**Entries taken from a collection**
╔══

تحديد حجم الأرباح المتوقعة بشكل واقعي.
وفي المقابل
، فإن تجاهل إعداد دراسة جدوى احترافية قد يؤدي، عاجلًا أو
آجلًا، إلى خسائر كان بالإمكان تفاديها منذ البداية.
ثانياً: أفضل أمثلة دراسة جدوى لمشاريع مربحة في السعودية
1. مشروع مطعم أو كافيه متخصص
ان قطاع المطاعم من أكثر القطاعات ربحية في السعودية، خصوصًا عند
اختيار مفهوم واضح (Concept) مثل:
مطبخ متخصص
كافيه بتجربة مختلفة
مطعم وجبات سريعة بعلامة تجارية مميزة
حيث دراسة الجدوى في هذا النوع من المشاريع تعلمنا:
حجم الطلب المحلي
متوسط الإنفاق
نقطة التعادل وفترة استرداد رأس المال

╚══

**JOB**
The lines in the records above that include the word "دراسة" must be copied out.

**ANSWER BOX**
، فإن تجاهل إعداد دراسة جدوى احترافية قد يؤدي، عاجلًا أو
ثانياً: أفضل أمثلة دراسة جدوى لمشاريع مربحة في السعودية
حيث دراسة الجدوى في هذا النوع من المشاريع تعلمنا:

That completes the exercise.